La turbulencia generó otros efectos. El riesgo país se disparó, el miércoles 14, a 1935 para descender a 1658 el viernes. También cayó la bolsa, el precio de las acciones de empresas argentinas y la misma tendencia tuvieron los bonos. Dada la incertidumbre, de no tener un escenario económico previsible, se generó una salida de capitales, buscando éstos una plaza más segura. Esta caída hizo caer la RMI (solo por la intervención se acumulaban 6.370 millones de pérdidas de divisas, en las últimas 4 semanas). Por otro lado, algunas las empresas que utilizan insumos importados se paralizaron ante tal escenario y decidieron esperar a que el mercado se calme y determine los nuevos niveles del tipo de cambio, inflación y tasa de interés. Aún más, al elevarse éste, las expectativas de inversión cayeron haciendo que los empresarios se abstengan de nuevas inversiones o actividad económica.

La devaluación del peso influyó en las expectativas de inflación al alza. La prensa argentina señaló que, en la semana del 12 al 16 de agosto, los precios aumentaron en 20%. En efecto, los supermercados reetiquetaron los precios de los bienes de la canasta básica. Como consecuencia de esta alza, la canasta se encareció, disminuyendo el poder de compra de los consumidores y los de ingresos fijos o escasos, no podían comprar toda la canasta, llevando a una disminución del nivel de vida y aumento de la pobreza e indigencia.
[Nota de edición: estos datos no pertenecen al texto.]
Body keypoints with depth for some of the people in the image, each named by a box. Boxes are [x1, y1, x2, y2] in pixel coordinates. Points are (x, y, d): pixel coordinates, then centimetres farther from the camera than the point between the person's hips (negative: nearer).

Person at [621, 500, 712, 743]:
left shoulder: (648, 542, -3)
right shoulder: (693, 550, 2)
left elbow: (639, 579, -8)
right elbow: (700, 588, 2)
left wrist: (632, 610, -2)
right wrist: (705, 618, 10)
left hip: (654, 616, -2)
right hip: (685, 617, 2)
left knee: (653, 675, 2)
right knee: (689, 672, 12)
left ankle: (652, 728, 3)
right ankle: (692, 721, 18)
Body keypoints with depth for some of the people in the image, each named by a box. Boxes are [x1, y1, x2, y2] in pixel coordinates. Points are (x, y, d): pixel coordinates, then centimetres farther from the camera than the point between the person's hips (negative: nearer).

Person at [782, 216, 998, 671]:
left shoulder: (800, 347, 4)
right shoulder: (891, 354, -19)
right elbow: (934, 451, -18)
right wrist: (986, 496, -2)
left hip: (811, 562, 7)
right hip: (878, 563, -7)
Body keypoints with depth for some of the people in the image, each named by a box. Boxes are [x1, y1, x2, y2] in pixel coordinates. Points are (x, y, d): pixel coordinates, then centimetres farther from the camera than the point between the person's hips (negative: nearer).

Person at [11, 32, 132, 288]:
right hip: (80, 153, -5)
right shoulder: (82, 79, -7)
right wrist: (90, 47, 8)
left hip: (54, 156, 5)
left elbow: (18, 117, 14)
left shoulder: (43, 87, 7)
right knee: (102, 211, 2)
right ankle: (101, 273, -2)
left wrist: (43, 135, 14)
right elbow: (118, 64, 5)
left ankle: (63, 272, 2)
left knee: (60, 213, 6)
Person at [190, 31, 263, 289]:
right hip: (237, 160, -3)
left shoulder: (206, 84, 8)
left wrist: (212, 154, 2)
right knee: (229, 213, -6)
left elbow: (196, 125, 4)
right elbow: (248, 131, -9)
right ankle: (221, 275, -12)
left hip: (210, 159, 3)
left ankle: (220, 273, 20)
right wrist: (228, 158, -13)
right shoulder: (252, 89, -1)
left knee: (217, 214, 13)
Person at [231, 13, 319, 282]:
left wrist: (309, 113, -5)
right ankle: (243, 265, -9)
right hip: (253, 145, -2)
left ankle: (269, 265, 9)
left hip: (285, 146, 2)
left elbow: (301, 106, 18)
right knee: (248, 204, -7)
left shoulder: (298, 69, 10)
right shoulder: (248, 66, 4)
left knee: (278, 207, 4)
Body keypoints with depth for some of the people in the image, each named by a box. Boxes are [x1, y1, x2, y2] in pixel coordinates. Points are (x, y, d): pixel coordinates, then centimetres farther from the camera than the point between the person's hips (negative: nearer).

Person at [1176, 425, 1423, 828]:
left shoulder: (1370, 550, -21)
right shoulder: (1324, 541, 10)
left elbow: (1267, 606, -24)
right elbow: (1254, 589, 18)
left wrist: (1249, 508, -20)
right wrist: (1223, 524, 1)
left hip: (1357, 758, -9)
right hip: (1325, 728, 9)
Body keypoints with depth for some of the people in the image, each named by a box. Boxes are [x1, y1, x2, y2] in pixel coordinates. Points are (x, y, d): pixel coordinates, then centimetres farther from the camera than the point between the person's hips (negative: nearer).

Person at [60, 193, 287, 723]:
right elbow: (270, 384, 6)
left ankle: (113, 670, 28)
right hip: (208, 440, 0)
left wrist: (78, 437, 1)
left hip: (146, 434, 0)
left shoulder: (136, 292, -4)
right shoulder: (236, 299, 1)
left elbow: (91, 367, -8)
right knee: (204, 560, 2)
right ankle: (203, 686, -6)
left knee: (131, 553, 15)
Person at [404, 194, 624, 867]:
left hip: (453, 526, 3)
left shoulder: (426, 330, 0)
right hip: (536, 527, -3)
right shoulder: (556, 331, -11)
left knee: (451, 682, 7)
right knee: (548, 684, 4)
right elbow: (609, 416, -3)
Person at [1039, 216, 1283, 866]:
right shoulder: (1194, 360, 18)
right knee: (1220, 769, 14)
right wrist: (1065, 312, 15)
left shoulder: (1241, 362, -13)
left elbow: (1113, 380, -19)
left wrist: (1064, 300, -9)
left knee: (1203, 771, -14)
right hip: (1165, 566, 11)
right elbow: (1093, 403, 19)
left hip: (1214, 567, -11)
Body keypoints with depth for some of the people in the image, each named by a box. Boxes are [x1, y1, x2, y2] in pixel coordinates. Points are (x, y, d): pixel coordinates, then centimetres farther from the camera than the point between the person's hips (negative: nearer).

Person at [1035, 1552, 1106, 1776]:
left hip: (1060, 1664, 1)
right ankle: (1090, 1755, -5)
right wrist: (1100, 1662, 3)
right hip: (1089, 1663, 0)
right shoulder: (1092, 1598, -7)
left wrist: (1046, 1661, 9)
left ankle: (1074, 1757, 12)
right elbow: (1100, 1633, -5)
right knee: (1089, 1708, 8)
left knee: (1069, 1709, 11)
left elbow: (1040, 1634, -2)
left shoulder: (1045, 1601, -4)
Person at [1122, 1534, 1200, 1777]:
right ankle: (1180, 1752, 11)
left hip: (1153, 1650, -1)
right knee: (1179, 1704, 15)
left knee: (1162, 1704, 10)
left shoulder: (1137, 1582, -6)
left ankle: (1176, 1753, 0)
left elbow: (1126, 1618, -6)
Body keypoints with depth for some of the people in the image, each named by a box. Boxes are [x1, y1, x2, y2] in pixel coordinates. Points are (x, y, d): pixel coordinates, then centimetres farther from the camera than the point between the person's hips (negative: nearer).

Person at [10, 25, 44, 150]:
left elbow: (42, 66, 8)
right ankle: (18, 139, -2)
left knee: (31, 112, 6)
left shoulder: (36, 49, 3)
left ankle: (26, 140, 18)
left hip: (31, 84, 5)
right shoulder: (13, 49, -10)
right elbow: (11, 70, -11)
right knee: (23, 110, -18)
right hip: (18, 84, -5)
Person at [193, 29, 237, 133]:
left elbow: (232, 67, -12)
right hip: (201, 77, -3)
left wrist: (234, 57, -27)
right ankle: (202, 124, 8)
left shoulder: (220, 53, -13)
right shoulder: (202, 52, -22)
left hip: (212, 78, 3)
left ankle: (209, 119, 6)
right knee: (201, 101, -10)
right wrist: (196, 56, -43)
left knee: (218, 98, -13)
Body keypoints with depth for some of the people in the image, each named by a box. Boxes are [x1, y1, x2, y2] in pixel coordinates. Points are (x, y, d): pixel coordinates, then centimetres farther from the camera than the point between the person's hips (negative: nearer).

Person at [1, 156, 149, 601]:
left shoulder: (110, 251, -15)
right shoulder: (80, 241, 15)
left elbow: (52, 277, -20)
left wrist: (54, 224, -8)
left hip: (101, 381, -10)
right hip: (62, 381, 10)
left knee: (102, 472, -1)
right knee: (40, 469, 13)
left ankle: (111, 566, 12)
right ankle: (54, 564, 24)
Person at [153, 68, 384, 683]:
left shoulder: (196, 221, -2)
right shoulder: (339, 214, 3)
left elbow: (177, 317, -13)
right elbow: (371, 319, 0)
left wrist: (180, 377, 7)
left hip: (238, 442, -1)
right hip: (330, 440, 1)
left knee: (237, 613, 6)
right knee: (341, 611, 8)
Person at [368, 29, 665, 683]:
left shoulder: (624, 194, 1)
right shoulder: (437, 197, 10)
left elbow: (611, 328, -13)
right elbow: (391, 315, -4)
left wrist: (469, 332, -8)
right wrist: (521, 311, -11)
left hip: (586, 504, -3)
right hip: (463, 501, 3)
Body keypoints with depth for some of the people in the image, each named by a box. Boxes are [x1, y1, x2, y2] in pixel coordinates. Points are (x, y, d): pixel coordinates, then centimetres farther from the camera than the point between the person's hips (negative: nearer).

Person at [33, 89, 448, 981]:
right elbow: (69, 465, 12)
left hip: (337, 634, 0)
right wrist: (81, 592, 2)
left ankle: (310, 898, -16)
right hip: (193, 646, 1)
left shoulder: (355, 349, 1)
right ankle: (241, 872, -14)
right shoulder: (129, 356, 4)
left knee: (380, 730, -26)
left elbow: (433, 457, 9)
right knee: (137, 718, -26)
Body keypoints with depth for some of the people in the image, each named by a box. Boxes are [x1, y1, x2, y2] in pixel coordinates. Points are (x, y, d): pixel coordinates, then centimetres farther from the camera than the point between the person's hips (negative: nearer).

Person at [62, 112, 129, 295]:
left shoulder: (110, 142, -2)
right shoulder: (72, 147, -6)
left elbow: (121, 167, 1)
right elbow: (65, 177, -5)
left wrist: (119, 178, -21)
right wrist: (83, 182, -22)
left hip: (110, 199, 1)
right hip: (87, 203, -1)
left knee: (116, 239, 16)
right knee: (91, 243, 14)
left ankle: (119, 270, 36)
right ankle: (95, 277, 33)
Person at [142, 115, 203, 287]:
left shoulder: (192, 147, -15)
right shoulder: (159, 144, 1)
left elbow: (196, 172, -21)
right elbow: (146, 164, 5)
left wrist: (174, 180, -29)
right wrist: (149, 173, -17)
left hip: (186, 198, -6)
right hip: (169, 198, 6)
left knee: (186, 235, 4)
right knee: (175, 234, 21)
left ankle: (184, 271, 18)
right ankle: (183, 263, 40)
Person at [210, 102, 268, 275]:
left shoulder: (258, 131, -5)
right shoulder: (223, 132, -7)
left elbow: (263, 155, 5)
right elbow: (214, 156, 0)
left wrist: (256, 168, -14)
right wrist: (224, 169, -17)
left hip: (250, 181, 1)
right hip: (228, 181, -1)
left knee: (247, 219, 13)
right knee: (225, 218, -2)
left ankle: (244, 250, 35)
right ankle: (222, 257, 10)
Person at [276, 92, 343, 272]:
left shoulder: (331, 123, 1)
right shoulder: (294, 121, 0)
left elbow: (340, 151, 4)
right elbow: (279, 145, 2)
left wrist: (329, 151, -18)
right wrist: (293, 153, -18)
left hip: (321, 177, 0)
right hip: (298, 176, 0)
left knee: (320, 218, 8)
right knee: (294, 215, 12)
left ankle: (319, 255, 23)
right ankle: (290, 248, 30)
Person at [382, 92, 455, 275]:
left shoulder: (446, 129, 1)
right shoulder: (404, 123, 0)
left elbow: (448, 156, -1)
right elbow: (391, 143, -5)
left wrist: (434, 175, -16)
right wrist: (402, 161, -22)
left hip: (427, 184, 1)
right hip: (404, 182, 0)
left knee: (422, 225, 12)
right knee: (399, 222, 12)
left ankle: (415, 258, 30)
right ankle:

Las medidas que dictó el gobierno, el martes, fueron aumento del salario mínimo, ampliación a 10 años para pagar las deudas de pymes, un bono para los empleados públicos, dos pagos por la asignación universal por hijo, reducción de impuesto a las ganancias y congelamiento del precio de los combustibles. El viernes 16, el gobierno anunció la eliminación del IVA a algunos productos de la canasta básica. Estas medidas tratan de compensar, en algo, la pérdida de poder adquisitivo de los consumidores. Sin embargo,  la inflación de Julio de 54.4% aumentaría a pesar de las medidas señaladas. Al parecer, las transnacionales se niegan a acatar la decisión del congelamiento de los combustibles y el gobierno amenazó con aplicarles la ley de abastecimiento. Las medidas, también tienen tienen un tinte electoral, pues en Octubre de este año, debe realizarse la primera vuelta de las presidenciales. Algunas de estas medidas van en contra de las políticas recomendadas por el FMI, lo que pone en duda la continuación del convenio con este organismo. Se anticipa un cambio en el gabinete, que efectivamente se dio por la renuncia, el viernes anterior, del Ministro de Finanzas.

Estas políticas y las que ha venido aplicando el gobierno desalientan la actividad productiva. En efecto, el sector industrial y de la construcción ha contraído su nivel de producción. Más bien, dichas políticas alientan la actividad financiera, que ha logrado elevadas ganancias. Con la caída de los sectores productivos, La recesión de 1.3%, que había anunciado el FMI, en Julio, antes de los acontecimientos de agosto, sería más profunda, lo que significa mayor desempleo y más pobreza.

Además ya hay rumores de posibilidades de default. Macri ha elevado considerablemente la deuda externa. El nerviosismo de los argentinos, ante esta nueva crisis social y económica, se agranda por la crisis económica y social que se generó por la salida de la convertibilidad, el default y la recesión, en 2002, que reflejan la paradoja argentina de ser un país rico pero que no logra la vía al desarrollo y estabilizar su economía.